_Exercise_:
Lines in the data below that contain the word "eyebrow" are to be copied.
***** Source data *****
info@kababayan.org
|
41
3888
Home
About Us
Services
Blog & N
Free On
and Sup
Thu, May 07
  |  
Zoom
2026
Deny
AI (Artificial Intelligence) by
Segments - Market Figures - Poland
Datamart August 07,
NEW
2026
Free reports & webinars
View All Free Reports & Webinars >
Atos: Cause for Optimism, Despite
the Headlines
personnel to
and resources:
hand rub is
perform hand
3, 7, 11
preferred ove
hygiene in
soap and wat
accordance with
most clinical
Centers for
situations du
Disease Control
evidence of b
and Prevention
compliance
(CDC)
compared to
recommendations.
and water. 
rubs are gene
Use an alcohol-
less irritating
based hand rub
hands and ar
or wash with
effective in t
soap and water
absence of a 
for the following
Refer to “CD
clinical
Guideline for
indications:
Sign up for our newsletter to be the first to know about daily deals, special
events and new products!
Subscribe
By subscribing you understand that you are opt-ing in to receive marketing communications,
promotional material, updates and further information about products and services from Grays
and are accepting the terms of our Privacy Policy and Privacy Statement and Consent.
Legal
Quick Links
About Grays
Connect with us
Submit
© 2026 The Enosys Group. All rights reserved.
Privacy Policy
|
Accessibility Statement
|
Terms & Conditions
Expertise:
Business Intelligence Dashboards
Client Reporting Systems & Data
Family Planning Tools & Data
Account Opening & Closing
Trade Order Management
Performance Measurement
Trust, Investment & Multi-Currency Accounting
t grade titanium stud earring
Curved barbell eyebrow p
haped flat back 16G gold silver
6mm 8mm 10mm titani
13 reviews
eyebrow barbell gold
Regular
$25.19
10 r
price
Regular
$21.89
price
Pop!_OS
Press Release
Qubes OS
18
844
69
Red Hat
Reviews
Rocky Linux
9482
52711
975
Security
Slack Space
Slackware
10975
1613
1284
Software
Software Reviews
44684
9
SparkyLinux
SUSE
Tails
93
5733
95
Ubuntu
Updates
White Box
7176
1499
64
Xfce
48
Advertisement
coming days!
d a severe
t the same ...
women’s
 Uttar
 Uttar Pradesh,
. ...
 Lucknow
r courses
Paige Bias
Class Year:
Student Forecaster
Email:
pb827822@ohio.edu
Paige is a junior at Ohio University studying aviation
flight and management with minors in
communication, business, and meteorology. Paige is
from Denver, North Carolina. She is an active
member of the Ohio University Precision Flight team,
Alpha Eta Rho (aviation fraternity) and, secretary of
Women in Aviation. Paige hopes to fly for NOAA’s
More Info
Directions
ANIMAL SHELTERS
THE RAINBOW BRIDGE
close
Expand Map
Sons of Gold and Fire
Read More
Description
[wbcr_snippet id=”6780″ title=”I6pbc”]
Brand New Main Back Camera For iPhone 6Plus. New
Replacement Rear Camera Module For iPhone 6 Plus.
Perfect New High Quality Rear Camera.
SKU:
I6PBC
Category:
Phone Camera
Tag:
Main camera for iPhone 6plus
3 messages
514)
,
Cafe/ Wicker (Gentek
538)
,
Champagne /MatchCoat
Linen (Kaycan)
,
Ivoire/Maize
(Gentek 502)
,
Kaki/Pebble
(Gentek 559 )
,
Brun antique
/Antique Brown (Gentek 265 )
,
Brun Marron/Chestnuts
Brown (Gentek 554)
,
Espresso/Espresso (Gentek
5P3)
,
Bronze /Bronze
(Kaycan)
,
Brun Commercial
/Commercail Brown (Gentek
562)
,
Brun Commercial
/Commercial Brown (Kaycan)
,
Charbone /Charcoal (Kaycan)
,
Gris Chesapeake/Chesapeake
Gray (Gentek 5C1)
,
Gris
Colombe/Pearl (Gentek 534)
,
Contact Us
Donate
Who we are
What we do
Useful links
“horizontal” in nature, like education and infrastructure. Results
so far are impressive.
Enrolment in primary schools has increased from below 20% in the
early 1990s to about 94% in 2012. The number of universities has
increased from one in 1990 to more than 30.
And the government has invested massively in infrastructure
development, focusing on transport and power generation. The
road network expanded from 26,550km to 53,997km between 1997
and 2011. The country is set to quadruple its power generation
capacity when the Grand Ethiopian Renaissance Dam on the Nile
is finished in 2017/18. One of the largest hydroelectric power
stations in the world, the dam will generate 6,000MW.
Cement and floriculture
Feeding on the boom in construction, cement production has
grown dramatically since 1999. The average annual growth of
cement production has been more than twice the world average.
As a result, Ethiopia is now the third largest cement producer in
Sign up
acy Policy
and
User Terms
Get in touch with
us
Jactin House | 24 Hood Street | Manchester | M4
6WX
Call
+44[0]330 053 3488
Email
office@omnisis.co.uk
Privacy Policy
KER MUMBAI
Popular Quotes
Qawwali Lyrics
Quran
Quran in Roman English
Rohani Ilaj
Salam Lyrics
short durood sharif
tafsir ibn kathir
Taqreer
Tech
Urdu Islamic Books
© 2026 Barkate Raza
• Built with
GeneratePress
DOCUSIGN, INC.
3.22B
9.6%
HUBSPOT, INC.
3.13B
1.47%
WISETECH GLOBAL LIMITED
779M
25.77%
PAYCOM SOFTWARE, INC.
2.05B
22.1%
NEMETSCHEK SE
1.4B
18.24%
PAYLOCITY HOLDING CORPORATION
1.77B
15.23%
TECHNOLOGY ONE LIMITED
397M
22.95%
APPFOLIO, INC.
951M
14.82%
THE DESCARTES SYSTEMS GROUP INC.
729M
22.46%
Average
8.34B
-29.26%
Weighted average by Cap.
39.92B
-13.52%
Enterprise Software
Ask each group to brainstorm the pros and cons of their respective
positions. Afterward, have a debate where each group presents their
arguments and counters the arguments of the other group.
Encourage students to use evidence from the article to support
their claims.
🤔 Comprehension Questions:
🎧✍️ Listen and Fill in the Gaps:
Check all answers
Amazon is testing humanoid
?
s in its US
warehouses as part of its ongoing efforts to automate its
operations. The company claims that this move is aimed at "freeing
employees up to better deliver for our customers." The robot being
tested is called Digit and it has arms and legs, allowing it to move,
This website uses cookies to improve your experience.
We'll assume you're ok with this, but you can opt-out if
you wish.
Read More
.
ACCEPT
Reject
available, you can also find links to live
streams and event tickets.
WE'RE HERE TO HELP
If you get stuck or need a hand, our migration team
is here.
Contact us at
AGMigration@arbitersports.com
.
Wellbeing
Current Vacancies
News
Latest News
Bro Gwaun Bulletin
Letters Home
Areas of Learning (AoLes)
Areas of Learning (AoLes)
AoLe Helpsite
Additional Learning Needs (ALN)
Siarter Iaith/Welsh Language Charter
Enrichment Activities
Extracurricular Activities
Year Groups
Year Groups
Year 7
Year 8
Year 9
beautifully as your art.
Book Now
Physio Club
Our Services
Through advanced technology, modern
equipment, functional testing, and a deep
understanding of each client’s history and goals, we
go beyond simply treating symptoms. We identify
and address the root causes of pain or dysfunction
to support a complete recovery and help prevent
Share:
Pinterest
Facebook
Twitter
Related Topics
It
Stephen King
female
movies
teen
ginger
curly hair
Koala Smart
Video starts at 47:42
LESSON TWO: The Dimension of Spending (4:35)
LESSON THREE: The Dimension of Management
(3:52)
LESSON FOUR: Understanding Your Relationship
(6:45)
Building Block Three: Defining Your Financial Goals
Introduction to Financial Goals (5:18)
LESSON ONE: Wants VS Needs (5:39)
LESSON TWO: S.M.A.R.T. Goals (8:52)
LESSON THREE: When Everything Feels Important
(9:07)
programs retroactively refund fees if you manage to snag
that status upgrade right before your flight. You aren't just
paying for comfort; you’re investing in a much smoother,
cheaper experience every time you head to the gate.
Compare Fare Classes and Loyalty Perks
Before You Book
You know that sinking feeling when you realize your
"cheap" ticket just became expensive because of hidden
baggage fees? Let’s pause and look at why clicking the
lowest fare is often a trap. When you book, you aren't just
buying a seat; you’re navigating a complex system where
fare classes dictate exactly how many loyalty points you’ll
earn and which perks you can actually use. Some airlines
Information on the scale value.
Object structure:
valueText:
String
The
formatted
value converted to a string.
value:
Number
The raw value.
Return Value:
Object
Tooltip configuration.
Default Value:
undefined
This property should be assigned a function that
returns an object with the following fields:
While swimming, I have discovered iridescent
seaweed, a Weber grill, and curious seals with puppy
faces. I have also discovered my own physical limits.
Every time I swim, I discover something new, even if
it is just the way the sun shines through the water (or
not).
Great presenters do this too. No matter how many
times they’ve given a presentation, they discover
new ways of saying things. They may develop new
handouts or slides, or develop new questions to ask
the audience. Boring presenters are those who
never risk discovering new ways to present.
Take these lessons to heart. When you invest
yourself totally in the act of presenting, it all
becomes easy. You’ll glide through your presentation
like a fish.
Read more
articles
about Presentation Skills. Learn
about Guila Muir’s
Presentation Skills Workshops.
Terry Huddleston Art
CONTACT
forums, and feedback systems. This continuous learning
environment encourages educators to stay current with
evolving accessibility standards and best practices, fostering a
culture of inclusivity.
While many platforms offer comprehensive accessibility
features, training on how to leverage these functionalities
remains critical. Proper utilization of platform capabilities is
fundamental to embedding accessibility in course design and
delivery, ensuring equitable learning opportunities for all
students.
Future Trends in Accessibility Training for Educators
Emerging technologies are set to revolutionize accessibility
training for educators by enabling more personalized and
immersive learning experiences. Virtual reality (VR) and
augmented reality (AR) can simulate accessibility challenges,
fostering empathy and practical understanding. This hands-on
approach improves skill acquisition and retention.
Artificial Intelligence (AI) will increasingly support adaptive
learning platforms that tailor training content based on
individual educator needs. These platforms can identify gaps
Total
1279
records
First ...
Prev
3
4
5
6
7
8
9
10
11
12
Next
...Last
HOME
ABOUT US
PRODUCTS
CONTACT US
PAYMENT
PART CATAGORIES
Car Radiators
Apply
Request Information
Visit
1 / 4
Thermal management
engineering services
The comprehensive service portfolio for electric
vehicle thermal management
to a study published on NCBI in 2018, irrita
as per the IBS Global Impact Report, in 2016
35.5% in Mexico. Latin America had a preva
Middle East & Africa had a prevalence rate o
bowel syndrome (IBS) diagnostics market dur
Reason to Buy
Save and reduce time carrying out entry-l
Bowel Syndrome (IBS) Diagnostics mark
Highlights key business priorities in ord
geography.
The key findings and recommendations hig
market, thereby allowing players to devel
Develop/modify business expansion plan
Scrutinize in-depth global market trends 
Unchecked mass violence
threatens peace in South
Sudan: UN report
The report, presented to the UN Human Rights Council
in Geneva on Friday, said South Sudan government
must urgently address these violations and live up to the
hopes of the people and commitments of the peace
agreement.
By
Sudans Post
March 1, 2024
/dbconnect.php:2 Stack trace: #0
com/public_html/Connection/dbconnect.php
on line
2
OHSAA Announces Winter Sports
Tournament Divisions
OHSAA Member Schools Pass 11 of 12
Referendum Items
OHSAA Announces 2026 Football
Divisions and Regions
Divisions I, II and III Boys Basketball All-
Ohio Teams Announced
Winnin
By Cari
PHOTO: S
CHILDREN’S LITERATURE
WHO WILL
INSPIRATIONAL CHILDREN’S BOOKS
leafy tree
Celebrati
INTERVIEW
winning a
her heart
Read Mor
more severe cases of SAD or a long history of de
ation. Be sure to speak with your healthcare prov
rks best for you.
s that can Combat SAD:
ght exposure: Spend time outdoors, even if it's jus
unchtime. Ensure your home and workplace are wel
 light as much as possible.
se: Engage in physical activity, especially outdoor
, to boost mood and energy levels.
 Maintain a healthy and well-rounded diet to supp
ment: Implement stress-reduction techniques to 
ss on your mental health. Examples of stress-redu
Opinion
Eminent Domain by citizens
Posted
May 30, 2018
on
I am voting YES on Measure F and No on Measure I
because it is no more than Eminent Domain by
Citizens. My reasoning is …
*****
_Answer box_:
Curved barbell eyebrow p
eyebrow barbell gold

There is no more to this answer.